Go here for a video on the weak economy --> http://www.cnbc.com/id/43236764



Looks like the Fed will continue to pump money into the market in order to re-inflate the stock market.

Amplify’d from www.cnbc.com

Wall Street Baffled by Slowing Economy, Low Yields: Trader

Wall Street is having a hard time figuring out what to do now that the U.S. economy appears to be sputtering and yields are so low, Peter Yastrow, market strategist for Yastrow Origer, told CNBC.

"What we’ve got right now is almost near panic going on with money managers and people who are responsible for money," he said. "They can not find a yield and you just don’t want to be putting your money into commodities or things that are punts that might work out or they might not depending on what happens with the economy.

"Interest rates are amazingly low and that, thanks to Ben Bernanke, is driving everything," Yastrow said. "We’re on the verge of a great, great depression. The [Federal Reserve] knows it.

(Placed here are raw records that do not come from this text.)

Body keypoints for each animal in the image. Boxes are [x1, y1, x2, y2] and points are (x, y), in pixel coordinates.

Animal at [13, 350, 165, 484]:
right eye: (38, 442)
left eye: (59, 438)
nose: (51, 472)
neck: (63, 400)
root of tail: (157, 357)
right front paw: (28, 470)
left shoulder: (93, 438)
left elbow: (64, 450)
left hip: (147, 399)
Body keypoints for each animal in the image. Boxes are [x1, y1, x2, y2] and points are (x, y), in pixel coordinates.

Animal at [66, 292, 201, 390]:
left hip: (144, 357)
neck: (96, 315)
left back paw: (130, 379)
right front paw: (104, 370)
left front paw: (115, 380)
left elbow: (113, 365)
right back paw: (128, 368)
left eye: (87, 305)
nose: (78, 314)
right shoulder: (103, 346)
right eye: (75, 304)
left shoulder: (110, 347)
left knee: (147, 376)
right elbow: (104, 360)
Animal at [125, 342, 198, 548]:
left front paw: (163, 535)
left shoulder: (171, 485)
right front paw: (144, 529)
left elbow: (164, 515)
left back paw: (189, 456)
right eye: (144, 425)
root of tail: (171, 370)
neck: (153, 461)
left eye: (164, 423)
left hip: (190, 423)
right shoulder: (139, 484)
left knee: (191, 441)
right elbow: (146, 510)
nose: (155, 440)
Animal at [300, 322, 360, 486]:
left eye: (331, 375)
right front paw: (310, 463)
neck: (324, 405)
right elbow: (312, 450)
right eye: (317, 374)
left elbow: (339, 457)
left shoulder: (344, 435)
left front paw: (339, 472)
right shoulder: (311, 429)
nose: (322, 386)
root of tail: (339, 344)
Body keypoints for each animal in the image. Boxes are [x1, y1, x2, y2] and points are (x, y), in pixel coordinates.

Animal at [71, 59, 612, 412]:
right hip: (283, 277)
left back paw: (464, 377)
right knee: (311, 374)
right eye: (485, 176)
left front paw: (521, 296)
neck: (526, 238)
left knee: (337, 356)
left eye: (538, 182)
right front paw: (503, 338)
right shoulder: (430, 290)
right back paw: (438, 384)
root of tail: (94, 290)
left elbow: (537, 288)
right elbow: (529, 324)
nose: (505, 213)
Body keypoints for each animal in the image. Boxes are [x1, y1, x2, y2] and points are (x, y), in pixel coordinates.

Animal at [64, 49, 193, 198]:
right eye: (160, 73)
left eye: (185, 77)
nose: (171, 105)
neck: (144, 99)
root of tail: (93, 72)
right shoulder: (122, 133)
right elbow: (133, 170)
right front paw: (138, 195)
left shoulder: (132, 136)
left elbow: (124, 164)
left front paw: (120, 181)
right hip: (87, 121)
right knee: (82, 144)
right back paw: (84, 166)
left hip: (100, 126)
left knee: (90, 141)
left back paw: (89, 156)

"We have many, many homeowners that are totally underwater here and cannot get out from under. The technology frontier is limited right now. We definitely have an innovation slowdown and the economy’s gonna suffer."

However, he said he wouldn’t sell stocks.

"Any bears out there better be careful because the dividend yields on these stocks look awesome relative to all the other investment vehicles out there," Yastrow said. "So bears are going to have to find a new way to express their discontent with the U.S. economy."